If an online resource has an Application Programming Interface (or API), you can more easily collect information. This example will show you how to get articles from Archive.org, which has millions of resources available in full text.
- Confirm or install a terminal emulator and wget
- Create a list of archive.org item identifiers
- Craft a wget command to download files from those identifiers
- Run the wget command.
Windows: Read the following tutorial “Installing Cygwin Tutorial.” Choose the wget module option when prompted.
MacOSX: MacOSX comes with a terminal installed. It’s probably in your Applications folder or in your Applications > Utilities > Terminal folder. This link may help you depending on your Mac version. If you are running a different version than High Sierra, google your version and “install wget.” This will probably populate information on how to install wget with your system: Wget installation for MacOS High Sierra
If you are unable to install the wget with the links above, install Xcode. Once Xcode is installed, there are tutorials online to guide you through installing wget.
To get all our files, we’ll do the following things. This workflow goes through each step one by one, but this list shows you what you’ll need to do from a bird’s eye view:
- Create a folder on your computer to hold the downloaded files
- Generate a list of archive.org item identifiers for the files you want to get (you can find the “identifier” at the end of the url for an archive.org item page)
- Tell your wget command to retrieve the desired files
- Run the command and wait for it to finish (which can take a long time depending on how many files you’re getting!)
-
Step A: Create a folder for your downloaded files and identifiers file Create a folder named “InternetArchive” on your computer Desktop. This is where the downloaded where files will go.
-
Step B: Create a file with the list of identifiers
-
We need to create a text file with the list of archive.org item identifiers from which we want to download files. This file will be used by the wget to download the files. To do this, follow the steps below:
-
Use the advanced search on Archive.org to create the list and then download the list in the file. So, for example, if you want to search for “Native American Literature,” type that into the advanced search. If you’d like to narrow your search by including a date range or other available options, include those requirements in your original search.
-
Once you’ve figured out your search, go the “Advanced Search returning JSON, XML, and more” section to create your query. Select “identifier” from the “Fields to return” list. Optionally sort the results by “identifier asc”
-
Enter the number of results from step 1 into the “Number of results” box. If you want to pull every file returned by your search, enter a number higher than the number of results. If you just want to test the process, enter a low number. Beware, though, that some of the files in your query are actually folders and may contain yet more files within them.
-
Choose the “CSV format” button.
-
Click search. An alert box will ask you if you want to see your results, and you can click “Ok.” You’ll see a prompt to download the “search.csv” file to your computer.
-
Rename the file to “itemlist.txt” without quotes.
-
Drag this “itemlist.txt” files into your “Internet_Archive” folder that you created.
-
Open the file in a text editor like TextEdit or Atom. Delete the first line which reads “identifier.” Now, remove all quotes by searching and replacing “ with nothing. Your itemlist.txt file should look like this:
Open your terminal window and navigate to your “Internet_Archive” folder. This can be done in a few steps.
- Open your command line
- If your “Internet_Archive” folder is on your desktop, type “cd desktop”

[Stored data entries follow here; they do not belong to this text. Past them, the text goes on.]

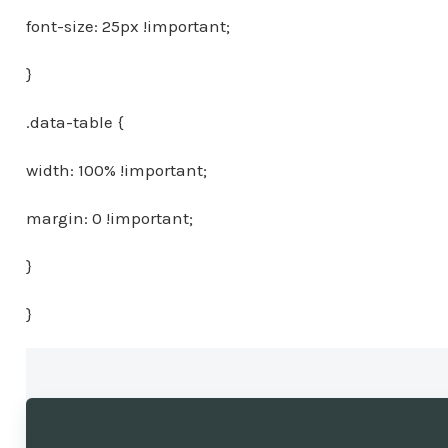
font-size: 25px !important;
}
.data-table {
width: 100% !important;
margin: 0 !important;
}
}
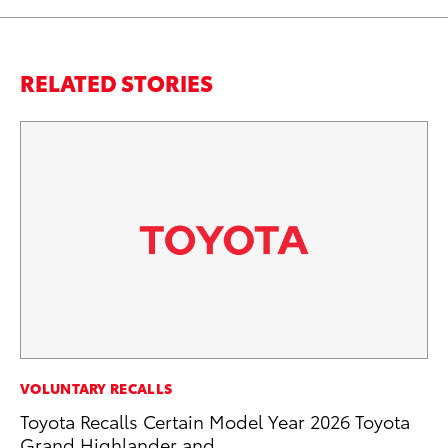
RELATED STORIES
CO
VOLUNTARY RECALLS
NF
Toyota Recalls Certain Model Year 2026 Toyota
Re
Grand Highlander and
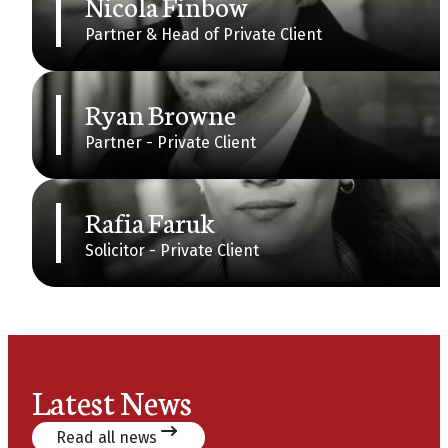
Nicola Finbow
Partner & Head of Private Client
Ryan Browne
Partner - Private Client
Rafia Faruk
Solicitor - Private Client
Latest News
Read all news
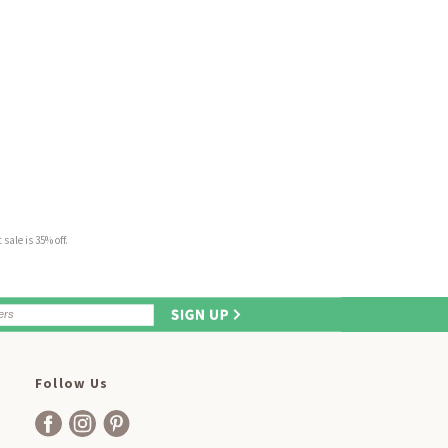
sale is 35% off.
Follow Us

- Then type “cd Internet_Archive.”
Below are a few commonly used wget commands for downloading the identifiers list in your itemlist.txt file.
-
To get all files (including all different file formats like .pdf, .txt., gifs and more, use the below code: wget -r -H -nc -np -nH --cut-dirs=1 -e robots=off -l1 -i ./itemlist.txt -B 'http://archive.org/download/'
-
To get only certain file formats (in this case txt) you should include the -A option (which means “accept”). In this example, we would download the txt files relevant to our query.

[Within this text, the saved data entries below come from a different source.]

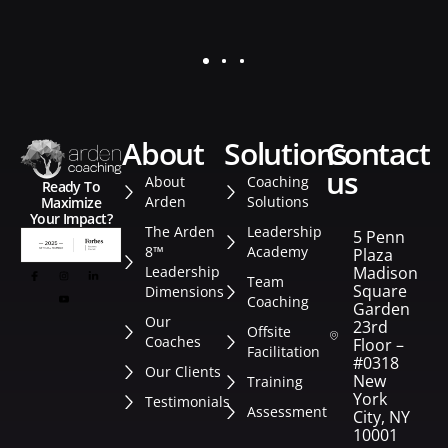
about
solutions
contact
us
About
Coaching
Ready To
Arden
Solutions
Maximize
Your Impact?
The Arden
Leadership
5 Penn
8™
Academy
Plaza
Leadership
Madison
Team
Square
Dimensions
Coaching
Garden
Our
23rd
Offsite
Coaches
Floor –
Facilitation
#0318
Our Clients
New
Training
York
Testimonials
Assessment
City, NY
10001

wget -r -H -nc -np -nH --cut-dirs=1 -A .txt -e robots=off -l1 -i ./itemlist.txt -B 'http://archive.org/download/' -
To download all files except specific formats (this example txt), you should include the -R option (or “reject”): wget -r -H -nc -np -nH --cut-dirs=1 -R .txt -e robots=off -l1 -i ./itemlist.txt -B 'http://archive.org/download/' Enter the command of your choice and hit “run.” It may take awhile for the program to run. In this example, it took me about two hours to complete it. Just leave your computer on and connected to your power cord, and it should be fine.
-
If at any point you'd like to cancel a download process that is taking too long or was initiated in error, Ctrl+C should quit the process. You can also force quit the Terminal itself, which will have the same effect.